Gilles Marchand

Impartialité, médias et confiance

Débat sur l’impartialité dans les médias, à l’occasion de l’assemblée générale de l’UER, à Madrid, le 30 juin 2023.

 

La question de l’impartialité est très complexe. Il y a une perspective universelle, l’impartialité en tant que telle, et il y a une perspective liée au contexte culturel ou politique. Et puis il y a bien entendu toute la dimension subjective liée à la perception.

 

Si on parle du contexte suisse par exemple, on ne peut pas penser à l’impartialité sans penser au grand débat sur la neutralité ou à notre système politique.

La neutralité pose la question de l’équilibre entre l’action concrète et la sensibilité plus morale. Peut-on dissocier les deux concepts ? C’est très difficile. Ce débat est par exemple vif concernant la position de la Suisse dans la guerre en Ukraine et l’exportation des armes.

Le système politique suisse, lui, se base sur la présence de plusieurs grands partis au gouvernement et sur un mécanisme de votations constant. Y compris à propos de la SSR…  Ce système impose au service public un traitement équivalent des courants politiques, y compris des mouvements les plus hostiles à nos rédactions. C’est ce que nos rédactions ont fait lorsqu’elles ont traité l’initiative politique qui visait la suppression du service public en Suisse.

Voilà pour le contexte.

 

Cela dit, je pense que l’impartialité s’observe principalement dans l’intention journalistique, dans l’approche. Et ce n’est pas qu’une affaire quantitative ou de représentation statistique des points de vue.

L’impartialité concerne la démarche journalistique, la rigueur professionnelle, la capacité à ne pas orienter un sujet en fonction de ses convictions préalables. Et c’est aussi le ton, l’implicite, qui souvent fait la musique, comme le dit le proverbe.

Enfin, l’impartialité ce n’est pas qu’une question de traitement journalistique, c’est aussi un équilibre dans le choix des thèmes, de la programmation. La sur-présence de certains sujets, de société par exemple, peut aussi générer un sentiment de parti-pris. Indépendamment de la qualité de la couverture éditoriale consacrée à ces thèmes.

 

Tout ceci se joue dans un environnement de plus en plus complexe.

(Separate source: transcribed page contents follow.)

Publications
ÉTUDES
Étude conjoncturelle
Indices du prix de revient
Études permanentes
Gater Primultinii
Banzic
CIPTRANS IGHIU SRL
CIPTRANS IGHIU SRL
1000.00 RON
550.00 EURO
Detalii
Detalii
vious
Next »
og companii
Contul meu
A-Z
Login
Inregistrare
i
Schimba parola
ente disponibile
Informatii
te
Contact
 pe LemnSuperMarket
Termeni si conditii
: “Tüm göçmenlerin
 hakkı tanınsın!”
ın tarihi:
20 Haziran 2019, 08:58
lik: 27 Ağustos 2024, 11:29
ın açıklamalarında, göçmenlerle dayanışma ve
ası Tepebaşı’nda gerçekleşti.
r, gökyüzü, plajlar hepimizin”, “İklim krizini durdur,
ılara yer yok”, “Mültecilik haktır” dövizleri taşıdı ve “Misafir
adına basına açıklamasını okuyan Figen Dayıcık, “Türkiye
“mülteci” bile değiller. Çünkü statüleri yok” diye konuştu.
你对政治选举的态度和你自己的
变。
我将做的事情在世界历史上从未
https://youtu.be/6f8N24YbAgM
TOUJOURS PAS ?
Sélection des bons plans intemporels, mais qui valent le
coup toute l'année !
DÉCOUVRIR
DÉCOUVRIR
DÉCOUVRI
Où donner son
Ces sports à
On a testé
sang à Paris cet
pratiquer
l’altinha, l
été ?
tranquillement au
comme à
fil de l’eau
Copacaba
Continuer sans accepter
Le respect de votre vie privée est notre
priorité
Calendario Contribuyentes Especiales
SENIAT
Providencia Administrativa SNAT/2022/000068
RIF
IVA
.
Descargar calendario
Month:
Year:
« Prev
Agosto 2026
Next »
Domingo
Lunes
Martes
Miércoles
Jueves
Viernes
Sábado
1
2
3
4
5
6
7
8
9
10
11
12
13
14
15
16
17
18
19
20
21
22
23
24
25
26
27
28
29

Avec d’abord une grande polarisation des opinions du public que l’on peut mesurer sur les réseaux sociaux. Cette polarisation s’observe aussi au niveau des politiques, qui acceptent de moins en moins les enquêtes, les questions pointues, insistantes. Une question pointue est rapidement considérée comme une attaque personnelle illégitime.

Il y a ensuite la pression économique, qui augmente la pression sur les rédactions. Cela peut provoquer des phénomènes d’auto-censure. Pour les services publics, les pressions politiques peuvent agir sur le cadre régulatoire, et donc provoquer le même réflexe.

L’enseignement, en tous cas en Suisse, c’est que ce débat sur l’impartialité ne doit pas se tenir uniquement avec les stakeholders, les parties prenantes. Il faut en parler avec le public, directement. Parce que la différence de perception, entre les parties prenantes et le public est parfois vertigineuse.

Et pour cela il faut des instruments de recours accessibles à toutes et tous.  Comme des systèmes de médiation, des ombudsmans. Ou des autorités indépendantes pour évaluer les plaintes du public et donner un avis autorisé. Puis il faut évidemment que les rédactions débriefent ces évaluations et corrigent lorsqu’il y a des erreurs ou des manquements.

 

Et il y a aussi de nouvelles chances.

Je crois que le développement vertigineux des Fake news ou autres vérités alternatives et les risques d’une intelligence artificielle mal utilisée, donnent aux rédactions un rôle, une valeur importante. Celle de générer la confiance. Avec un travail rigoureux.

Et c’est pourquoi je suis convaincu que dans ce nouveau monde numérique, la confiance est, pour le service public, beaucoup plus importante que la performance (quantitative).

En Suisse, cette confiance est trop faible pour l’ensemble des médias (42%). Mais elle élevée (plus de 70%) en ce qui concerne la SSR, soit SRF et RTS, des niveaux de confiance qui ont été mesurés dans l’étude Reuters 2023. Et c’est un signal très encourageant qu’envoie ici le public.